DESCRIPTION OF THE TASK
Line by line, set down all the data below exactly, omitting any picture.

[SUPPLIED RECORDS Boundary: Start]

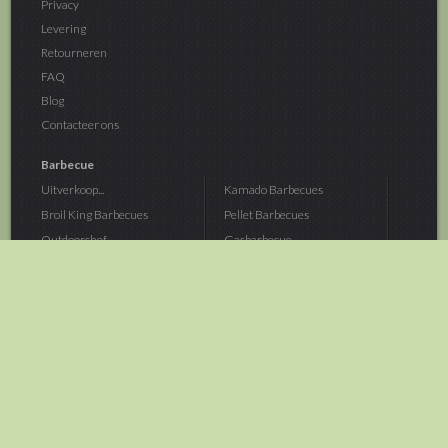
Privacy
Levering
Retourneren
FAQ
Blog
Contacteer ons
Barbecue
Uitverkoop...
Kamado Barbecues
Broil King Barbecues
Pellet Barbecues
Outdoorchef...
Gasbarbecue
Monolith Kamado...
Houtskoolbarbecue
The Bastard...
Hout Barbecue
Kamado Joe Barbecue
Vuurschalen &...
Traeger Pellet...
Buitenovens
> Meer categoriën
Tuin
Dier
Brandstoffen
Winterartikelen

[SUPPLIED RECORDS Boundary: End]

OUTPUT
Privacy
Levering
Retourneren
FAQ
Blog
Contacteer ons
Barbecue
Uitverkoop...
Kamado Barbecues
Broil King Barbecues
Pellet Barbecues
Outdoorchef...
Gasbarbecue
Monolith Kamado...
Houtskoolbarbecue
The Bastard...
Hout Barbecue
Kamado Joe Barbecue
Vuurschalen &...
Traeger Pellet...
Buitenovens
> Meer categoriën
Tuin
Dier
Brandstoffen
Winterartikelen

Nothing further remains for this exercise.